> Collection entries

::::::::::

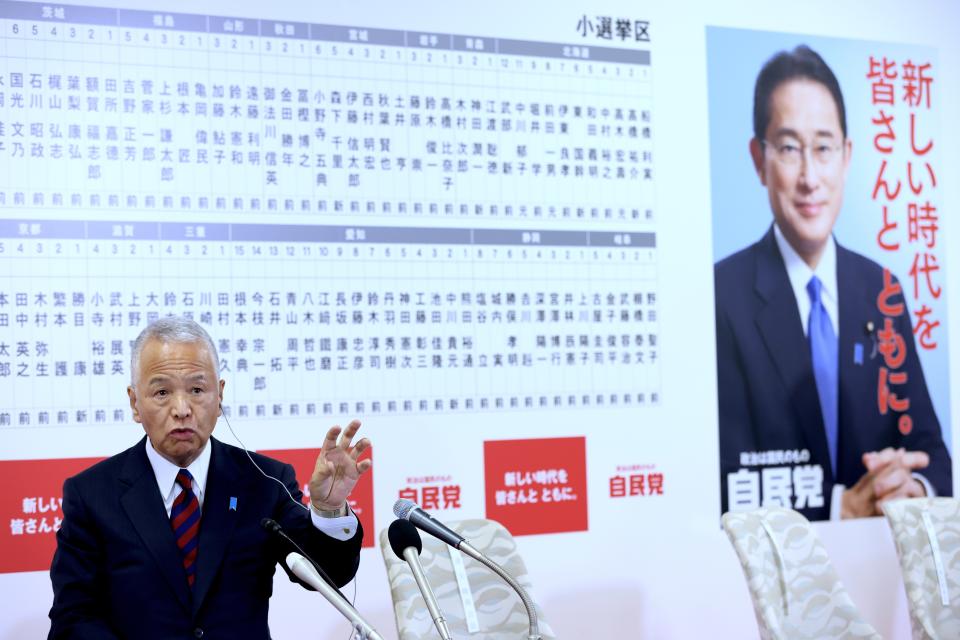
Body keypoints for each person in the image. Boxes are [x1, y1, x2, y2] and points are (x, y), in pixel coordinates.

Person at [715, 45, 951, 521]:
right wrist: (837, 506)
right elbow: (715, 479)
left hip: (881, 575)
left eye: (823, 148)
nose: (809, 177)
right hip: (769, 582)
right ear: (758, 159)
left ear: (846, 157)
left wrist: (911, 488)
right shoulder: (721, 297)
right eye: (788, 148)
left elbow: (932, 454)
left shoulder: (881, 290)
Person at [48, 316, 373, 639]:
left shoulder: (264, 481)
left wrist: (329, 509)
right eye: (162, 392)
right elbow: (73, 619)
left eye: (197, 389)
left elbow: (326, 575)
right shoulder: (91, 495)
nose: (181, 409)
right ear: (135, 403)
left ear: (219, 396)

::::::::::

> Problem details
Where a line of the entries contains the word "shoulder", copy that line.

> Answer for the task
right shoulder: (721, 297)
left shoulder: (881, 290)
left shoulder: (264, 481)
right shoulder: (91, 495)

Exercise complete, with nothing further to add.